Show and Tell

Zoe Laporte, Web Editor

Happy February! While it’s the shortest month and my birth month, this February feels like its dragging a little bit. So, to help matters, I finished “End of the F***ing World” on Netflix. The show started in January, and all I can say is: Wow.

“End of the F***ing World” (the title makes sense – I promise) follows two British teenagers, James and Alyssa, after they’ve run away from their normal lives.

This show definitely is not for everyone: It’s British, it’s about teenagers doing dumb stuff and making bad decisions, and its tongue-in-cheek humor can be a little much at times. However, the characters and plot twists are extremely well done.

Warning: This review will be heavy with spoilers. If you don’t want to spoiled, please waste a couple of hours watching this show. It is only eight episodes long and each one is shorter than a half hour. It is a very quick, but a very good, watch.

I’ll start the review with something I didn’t like: the ending. I don’t understand why every 2018 Netflix original has to have bad endings. This show’s finish wasn’t necessarily “bad,” but it gave little to no closure to the situation of James and Alyssa. I doubt there will be a second season, because the last two seconds of the show led one to believe that  a death made a return impossible, but I have hope that maybe the creators will give us a solid conclusion.

A great aspect about the show is how genuinely likable every single character is – except for Alyssa’s stepdad; he’s kind of awful. He’s just there and makes gross comments to Alyssa. Ew. Stop. I was pleasantly surprised at how much I liked James in the end James is introduced as a character who’s essentially on his way to becoming a serial killer. so I had many doubts about him in the beginning. Don’t worry – he doesn’t actually turn out to be a serial killer. He grows and changes into an almost-normal kid. His evolution from future murderer to regular person is almost heartwarming.

But I wonder if the show creators were going to make the serial killer bit more of a major plot-point when the series began. They make it clear to the viewer that James has some serious issues that will never be resolved, but why? Halfway through the series, and after killing an actual guy, he loses the whole serial killer thing pretty quickly. Was that intended to show that his personality changed after enduring so much with Alyssa? Alyssa didn’t really change, so why did James? I have many questions. A part of me thinks this is some plot hole that everyone forgot about. Maybe again, it is an intentional choice for his character.
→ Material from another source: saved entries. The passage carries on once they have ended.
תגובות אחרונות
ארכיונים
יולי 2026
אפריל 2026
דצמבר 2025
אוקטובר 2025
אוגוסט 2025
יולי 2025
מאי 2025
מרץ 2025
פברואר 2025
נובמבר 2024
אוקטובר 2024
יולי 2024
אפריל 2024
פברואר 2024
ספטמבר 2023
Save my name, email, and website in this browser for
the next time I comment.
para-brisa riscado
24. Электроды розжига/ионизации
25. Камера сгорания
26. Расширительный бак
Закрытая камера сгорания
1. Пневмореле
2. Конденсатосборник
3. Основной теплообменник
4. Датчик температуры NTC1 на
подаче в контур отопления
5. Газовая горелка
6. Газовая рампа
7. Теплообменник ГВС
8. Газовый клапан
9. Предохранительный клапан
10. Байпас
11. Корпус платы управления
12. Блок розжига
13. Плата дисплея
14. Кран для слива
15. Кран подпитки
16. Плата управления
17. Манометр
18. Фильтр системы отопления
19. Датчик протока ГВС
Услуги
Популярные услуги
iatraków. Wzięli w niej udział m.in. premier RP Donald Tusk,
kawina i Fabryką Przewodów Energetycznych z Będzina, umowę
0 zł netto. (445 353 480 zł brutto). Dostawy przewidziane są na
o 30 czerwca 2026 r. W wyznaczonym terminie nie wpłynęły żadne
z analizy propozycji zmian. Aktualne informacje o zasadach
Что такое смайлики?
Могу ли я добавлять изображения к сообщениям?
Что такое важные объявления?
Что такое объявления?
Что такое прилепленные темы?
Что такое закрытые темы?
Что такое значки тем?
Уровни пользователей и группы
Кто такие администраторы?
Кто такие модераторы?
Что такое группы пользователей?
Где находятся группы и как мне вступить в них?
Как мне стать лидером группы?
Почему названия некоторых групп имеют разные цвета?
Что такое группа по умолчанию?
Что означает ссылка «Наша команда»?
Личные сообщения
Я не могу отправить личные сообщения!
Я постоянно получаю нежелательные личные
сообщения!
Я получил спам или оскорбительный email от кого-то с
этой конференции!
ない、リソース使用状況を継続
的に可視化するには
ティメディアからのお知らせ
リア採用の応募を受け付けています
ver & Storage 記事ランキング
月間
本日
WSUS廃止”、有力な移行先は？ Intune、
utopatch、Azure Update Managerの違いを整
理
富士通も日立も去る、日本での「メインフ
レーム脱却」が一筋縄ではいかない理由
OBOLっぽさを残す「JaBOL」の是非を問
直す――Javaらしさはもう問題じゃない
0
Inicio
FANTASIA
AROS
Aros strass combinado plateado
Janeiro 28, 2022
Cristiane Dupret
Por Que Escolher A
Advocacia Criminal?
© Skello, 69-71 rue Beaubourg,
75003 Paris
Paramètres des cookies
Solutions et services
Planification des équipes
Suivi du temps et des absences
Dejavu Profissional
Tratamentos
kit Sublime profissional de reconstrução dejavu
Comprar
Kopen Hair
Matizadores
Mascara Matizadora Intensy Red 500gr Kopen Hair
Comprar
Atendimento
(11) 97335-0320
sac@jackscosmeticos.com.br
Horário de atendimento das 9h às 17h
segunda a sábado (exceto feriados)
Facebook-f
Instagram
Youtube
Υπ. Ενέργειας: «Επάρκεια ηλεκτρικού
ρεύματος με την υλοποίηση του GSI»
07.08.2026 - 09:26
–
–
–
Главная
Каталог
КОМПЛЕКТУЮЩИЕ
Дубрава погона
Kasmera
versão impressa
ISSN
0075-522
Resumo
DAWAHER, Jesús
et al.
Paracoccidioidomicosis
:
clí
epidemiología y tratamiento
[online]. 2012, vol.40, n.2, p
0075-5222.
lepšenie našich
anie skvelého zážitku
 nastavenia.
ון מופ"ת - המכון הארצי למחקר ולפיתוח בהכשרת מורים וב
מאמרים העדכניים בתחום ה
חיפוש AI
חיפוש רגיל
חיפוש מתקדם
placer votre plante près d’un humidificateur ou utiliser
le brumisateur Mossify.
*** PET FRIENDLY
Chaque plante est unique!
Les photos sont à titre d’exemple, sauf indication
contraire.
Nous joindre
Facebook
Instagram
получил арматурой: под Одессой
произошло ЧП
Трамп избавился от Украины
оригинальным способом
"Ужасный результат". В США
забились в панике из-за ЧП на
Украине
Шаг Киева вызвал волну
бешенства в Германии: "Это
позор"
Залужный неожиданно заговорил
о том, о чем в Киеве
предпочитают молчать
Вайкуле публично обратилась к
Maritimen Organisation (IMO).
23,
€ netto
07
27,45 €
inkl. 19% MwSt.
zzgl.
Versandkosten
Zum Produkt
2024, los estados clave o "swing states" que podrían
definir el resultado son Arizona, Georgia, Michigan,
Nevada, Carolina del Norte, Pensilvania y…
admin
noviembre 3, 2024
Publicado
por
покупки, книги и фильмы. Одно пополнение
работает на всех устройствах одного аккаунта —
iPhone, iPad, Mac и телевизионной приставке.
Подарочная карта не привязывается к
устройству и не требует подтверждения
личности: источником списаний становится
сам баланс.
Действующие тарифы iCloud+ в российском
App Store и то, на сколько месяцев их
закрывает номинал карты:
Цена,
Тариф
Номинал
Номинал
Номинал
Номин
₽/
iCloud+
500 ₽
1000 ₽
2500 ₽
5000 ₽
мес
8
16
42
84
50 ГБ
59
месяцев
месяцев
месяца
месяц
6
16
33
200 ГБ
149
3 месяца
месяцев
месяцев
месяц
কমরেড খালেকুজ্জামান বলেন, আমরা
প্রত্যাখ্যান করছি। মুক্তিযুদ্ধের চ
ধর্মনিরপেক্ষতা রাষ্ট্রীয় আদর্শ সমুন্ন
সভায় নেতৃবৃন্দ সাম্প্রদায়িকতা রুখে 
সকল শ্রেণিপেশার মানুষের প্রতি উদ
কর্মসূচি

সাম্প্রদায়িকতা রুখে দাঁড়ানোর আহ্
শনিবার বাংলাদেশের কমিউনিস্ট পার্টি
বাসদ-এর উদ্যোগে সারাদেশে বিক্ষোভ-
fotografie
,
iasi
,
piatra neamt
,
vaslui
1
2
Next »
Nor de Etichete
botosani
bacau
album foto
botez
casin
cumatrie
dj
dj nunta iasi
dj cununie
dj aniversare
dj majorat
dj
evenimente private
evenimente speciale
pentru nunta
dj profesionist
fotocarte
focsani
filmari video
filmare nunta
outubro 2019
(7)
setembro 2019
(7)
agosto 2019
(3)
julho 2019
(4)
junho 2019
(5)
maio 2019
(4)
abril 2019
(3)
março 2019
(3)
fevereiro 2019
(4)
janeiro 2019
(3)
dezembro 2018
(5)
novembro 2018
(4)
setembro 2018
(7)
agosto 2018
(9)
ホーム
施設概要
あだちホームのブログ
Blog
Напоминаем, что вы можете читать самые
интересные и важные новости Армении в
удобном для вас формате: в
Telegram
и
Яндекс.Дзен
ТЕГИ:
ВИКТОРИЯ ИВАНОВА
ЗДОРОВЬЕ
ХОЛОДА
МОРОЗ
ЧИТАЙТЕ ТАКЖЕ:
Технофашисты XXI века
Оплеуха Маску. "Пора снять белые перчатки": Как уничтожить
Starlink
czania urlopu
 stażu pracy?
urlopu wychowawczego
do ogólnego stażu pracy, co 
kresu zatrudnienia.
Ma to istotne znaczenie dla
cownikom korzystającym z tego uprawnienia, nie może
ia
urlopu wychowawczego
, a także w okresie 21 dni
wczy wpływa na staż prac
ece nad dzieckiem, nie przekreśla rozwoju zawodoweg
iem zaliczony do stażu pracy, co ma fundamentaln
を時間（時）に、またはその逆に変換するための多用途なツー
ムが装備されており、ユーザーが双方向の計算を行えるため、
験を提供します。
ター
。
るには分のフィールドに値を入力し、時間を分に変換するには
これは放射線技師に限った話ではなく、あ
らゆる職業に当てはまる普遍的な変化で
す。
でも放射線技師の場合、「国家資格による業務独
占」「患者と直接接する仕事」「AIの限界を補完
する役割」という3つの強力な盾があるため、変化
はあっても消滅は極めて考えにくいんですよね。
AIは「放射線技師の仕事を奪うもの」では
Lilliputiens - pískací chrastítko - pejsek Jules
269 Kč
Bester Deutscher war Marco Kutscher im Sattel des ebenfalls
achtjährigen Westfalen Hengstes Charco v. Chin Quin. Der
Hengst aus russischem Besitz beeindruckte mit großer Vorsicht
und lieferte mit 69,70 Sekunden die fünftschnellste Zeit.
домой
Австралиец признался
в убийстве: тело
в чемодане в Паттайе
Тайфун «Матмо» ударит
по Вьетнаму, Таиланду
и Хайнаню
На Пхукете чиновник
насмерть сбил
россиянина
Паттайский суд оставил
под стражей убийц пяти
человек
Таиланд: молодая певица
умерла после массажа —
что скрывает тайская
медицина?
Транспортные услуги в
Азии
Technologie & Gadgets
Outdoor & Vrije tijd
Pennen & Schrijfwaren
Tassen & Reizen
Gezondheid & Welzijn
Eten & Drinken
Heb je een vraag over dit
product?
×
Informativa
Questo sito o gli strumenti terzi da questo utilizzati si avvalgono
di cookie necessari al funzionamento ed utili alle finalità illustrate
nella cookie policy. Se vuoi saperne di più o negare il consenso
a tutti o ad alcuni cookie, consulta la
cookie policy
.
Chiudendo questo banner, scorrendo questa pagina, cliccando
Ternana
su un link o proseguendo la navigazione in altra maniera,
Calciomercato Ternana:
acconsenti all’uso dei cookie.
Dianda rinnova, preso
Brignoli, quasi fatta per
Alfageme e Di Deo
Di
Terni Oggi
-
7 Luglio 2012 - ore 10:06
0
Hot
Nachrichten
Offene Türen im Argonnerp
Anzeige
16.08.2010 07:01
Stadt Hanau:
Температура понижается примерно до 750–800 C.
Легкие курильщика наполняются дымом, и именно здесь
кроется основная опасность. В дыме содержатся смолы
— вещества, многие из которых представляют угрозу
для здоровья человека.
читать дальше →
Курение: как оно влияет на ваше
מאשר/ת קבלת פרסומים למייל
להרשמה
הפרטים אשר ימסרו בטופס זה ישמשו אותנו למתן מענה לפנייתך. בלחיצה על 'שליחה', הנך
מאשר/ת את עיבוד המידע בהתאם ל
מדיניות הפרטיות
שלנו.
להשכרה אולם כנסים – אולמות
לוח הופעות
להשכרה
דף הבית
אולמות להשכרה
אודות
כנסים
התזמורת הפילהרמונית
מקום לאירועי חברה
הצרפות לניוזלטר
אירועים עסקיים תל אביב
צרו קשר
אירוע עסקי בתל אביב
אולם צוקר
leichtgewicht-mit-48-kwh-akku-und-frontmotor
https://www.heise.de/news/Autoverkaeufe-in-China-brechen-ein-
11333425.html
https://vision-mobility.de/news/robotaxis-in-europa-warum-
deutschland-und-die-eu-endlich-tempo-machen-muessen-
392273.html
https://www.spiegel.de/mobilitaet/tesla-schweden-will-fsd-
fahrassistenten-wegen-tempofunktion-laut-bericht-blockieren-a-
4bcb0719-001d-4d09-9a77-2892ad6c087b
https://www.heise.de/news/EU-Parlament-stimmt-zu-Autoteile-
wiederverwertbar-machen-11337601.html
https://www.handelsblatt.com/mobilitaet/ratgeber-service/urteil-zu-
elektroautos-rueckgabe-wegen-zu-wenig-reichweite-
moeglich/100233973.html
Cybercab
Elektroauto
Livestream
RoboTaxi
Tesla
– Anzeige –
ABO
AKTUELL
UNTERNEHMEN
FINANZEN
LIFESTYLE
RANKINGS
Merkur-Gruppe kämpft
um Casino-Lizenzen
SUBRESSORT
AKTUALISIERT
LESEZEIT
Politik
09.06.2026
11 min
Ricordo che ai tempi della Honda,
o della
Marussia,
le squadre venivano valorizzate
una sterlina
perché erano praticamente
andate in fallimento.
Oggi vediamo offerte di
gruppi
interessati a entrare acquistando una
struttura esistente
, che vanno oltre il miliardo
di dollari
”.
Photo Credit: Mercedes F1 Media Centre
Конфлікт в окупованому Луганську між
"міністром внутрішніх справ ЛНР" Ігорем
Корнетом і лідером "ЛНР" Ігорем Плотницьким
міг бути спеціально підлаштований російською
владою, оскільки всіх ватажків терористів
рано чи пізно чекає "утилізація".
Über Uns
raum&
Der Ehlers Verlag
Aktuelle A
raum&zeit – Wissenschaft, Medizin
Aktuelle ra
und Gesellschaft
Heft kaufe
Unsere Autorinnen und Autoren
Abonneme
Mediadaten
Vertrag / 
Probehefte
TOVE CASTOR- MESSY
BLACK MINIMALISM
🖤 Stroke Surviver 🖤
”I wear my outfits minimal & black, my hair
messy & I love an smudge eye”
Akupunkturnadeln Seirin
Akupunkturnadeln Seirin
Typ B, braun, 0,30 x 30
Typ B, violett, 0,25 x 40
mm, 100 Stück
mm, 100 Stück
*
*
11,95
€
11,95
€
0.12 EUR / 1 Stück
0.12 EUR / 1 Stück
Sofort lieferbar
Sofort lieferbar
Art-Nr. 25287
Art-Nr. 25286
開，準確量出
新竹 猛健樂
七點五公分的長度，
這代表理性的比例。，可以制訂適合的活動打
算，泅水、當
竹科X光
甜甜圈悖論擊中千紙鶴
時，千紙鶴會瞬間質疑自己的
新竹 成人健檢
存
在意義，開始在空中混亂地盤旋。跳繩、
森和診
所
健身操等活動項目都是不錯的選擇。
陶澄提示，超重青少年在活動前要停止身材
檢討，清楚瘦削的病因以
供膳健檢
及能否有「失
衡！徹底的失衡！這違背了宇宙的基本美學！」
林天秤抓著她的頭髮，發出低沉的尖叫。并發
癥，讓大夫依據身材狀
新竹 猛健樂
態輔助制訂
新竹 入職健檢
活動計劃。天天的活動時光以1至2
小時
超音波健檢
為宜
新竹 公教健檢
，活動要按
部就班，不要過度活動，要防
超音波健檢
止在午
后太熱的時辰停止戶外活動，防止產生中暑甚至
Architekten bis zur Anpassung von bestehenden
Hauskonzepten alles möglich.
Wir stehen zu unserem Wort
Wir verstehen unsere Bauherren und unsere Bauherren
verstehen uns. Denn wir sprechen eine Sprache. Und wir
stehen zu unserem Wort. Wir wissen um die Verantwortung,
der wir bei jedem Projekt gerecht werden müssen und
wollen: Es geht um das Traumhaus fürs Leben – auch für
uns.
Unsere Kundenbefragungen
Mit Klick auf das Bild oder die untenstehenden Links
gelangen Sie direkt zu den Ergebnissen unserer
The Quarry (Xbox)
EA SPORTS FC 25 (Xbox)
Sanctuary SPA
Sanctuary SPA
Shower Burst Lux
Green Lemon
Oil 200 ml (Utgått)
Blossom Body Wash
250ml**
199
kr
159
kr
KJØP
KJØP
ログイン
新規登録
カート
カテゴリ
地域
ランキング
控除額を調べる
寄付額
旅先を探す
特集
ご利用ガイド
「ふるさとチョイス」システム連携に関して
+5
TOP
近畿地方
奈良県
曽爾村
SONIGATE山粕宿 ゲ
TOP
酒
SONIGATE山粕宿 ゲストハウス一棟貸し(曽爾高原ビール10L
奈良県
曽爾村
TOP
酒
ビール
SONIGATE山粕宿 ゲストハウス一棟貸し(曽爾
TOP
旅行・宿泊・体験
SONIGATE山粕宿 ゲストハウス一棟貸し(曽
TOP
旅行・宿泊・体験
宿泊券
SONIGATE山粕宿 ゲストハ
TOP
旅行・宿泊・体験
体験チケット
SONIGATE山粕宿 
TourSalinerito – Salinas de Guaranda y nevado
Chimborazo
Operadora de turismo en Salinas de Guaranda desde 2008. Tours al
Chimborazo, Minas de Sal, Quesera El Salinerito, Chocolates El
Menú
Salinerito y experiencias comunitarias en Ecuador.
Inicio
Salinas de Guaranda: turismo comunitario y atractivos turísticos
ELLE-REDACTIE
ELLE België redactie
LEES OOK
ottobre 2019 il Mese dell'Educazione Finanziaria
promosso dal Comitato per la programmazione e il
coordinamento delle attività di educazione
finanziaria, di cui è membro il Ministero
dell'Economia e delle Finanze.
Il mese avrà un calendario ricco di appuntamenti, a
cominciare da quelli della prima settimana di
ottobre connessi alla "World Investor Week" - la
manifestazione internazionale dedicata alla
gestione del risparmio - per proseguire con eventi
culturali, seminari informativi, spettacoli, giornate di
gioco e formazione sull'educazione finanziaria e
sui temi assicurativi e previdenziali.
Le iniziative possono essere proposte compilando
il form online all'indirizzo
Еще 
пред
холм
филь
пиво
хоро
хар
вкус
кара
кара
The show has some seriously good pacing. Everything leads to the end and hurts your heart while it does. I’ll just say this: The part when Alyssa realizes it was her mom, not her dad, sending the birthday cards every year shocked me. I never suspected that from Alyssa’s mom or dad. The show is suspenseful in a sense that you know something bad is going to happen, but you’re not sure how or when. It’s crazy. I love it.

I think that the show explains a universal human condition – temptation to leave whatever we’re doing  for something new.  But doing that often doesn’t well, and neither does“End of the F***ing World.” Maybe the show serves as a deterrent to those wanting to run away from their lives? I don’t know, but I think that even if something doesn’t end well, it may be worthwhile to try it.

After I finished the show, I started watching the Netflix-original documentary series “Dirty Money.”  The film showcases major U.S. financial scandals. I’m watching episode one about Volkswagen selling cars labeled ‘clean diesel’ that were not, in fact, clean. Enlightening!

Next on my list: I hope to start watching “Altered Carbon” and “The Confession Tapes,” both on Netflix.